4) For myself, I cannot see myself doing anything but teaching teenagers. I love the energy. I love their humor and sarcasm. I love the inquisitiveness that comes along with that. I love how loyal they are to you if they truly like you (and they are very affectionate if they do) and I love the fact that although they get a bad rap, tehy are basically really good hearted but just finding their own way. I like being their guide, their instrument in learning. If I impact some of them, great, but, unlike a lot of pompous idiots in administration, I’m not here to “leave a legacy.”

0

Cambrianna S
Pros – intrinsic rewards (the satisfaction that you are making a difference, even if you can’t see it), working with children and adolescents, teaching a subject(s) you enjoy and sharing your enthusiasm with your students

*I would say summers off, but that is not always true. Some teachers work other jobs in the summer in addition to getting ready for the following school year.*

Cons – politics, lack of parental support and involvement, sometimes lack of administrative support, tons of paperwork, long hours, meetings galore, constant testing, time constraints

Pay/Benefits – this varies from state to state and district to district, but overall teachers aren’t paid enough for the amount of work they do

Private vs. Public – funding is the main difference

Best Grade – depends on you

0

Anonymous
Poor pay. Indefinite long hours preparing classes, grading schoolwork. Unappreciative or uncooperative parents. Administrators more concerned with the bottom line, or test scores, or popularity with students, than with teaching staff. Uncontrollable kids, genuinely dangerous by high school. Inadequate security at your workplace. Expected extra hours “voluntarily” attending school functions.
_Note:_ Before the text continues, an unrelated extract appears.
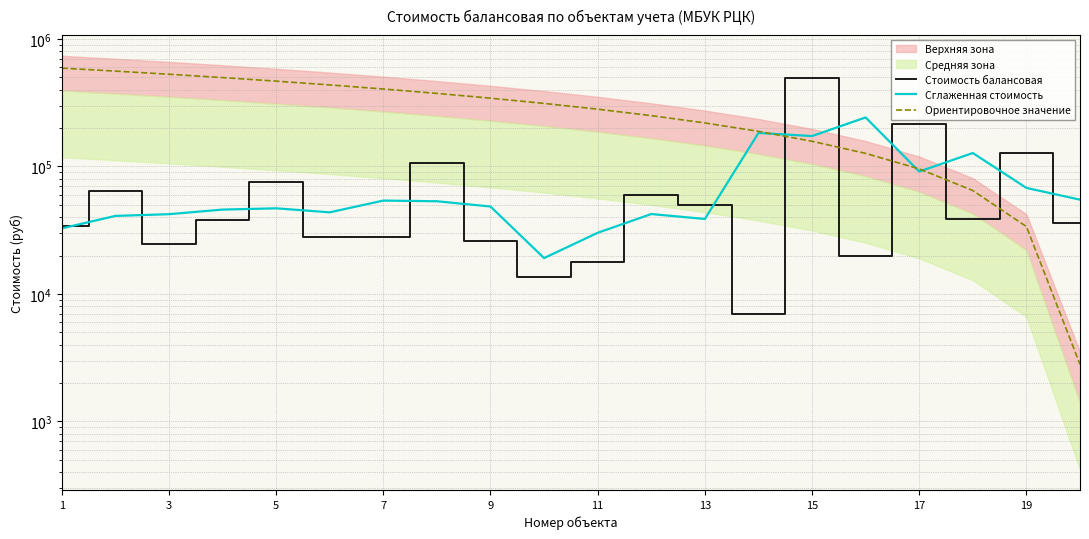

What is the difference between the maximum and minimum values in the Сглаженная стоимость series?

223415.0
Summers off. Promotion or pay raises for additional education. Hours that allow after-school parenting of your own kids. Knowing that all by yourself, you’ve positively affected hundreds of kids by teaching them not only classwork but personal responsibility, courtesy, and everything else that’s packaged into your every lesson.

Public schools may have larger classes and poorer pay, with far more economically disadvantaged students, the group which most often produces individuals who disrupt. Or they may not, in a good district that values its teachers. Private schools can be better or worse, in part depending on whether they are well-funded, religion-based, elite and selective, alternate-method, or “other.”

What grade is best is a matter of personal preference.

1

notyou311
Location is very important. If the school is in a nice suburban area, the parents will be involved and the students will be well behaved. The more urban the school, the bigger the problems.

I taught HS and it was rewarding but difficult. If you teach English or history, you have a heavy workload of papers to read.

Middle School is the most difficult and the lower primary grades are probably the easiest.

0

zioncanyon
the pay is ok, but the benefits are great. you work 9.5 months of the year…get 2 weeks xmas, one week easter, one week thanksgiing. retirement is excellent. in ca, i can retire with 70% salary at age 55…90% at age 61…

no worry about losing your job or the economy.

lettle kids are cute and innocent 1-4

however, bigger kids are easier to talk to

0

tchrnmommy
Do a search of answers. This question is on here all the time. And frankly, I’m getting tired of answering it.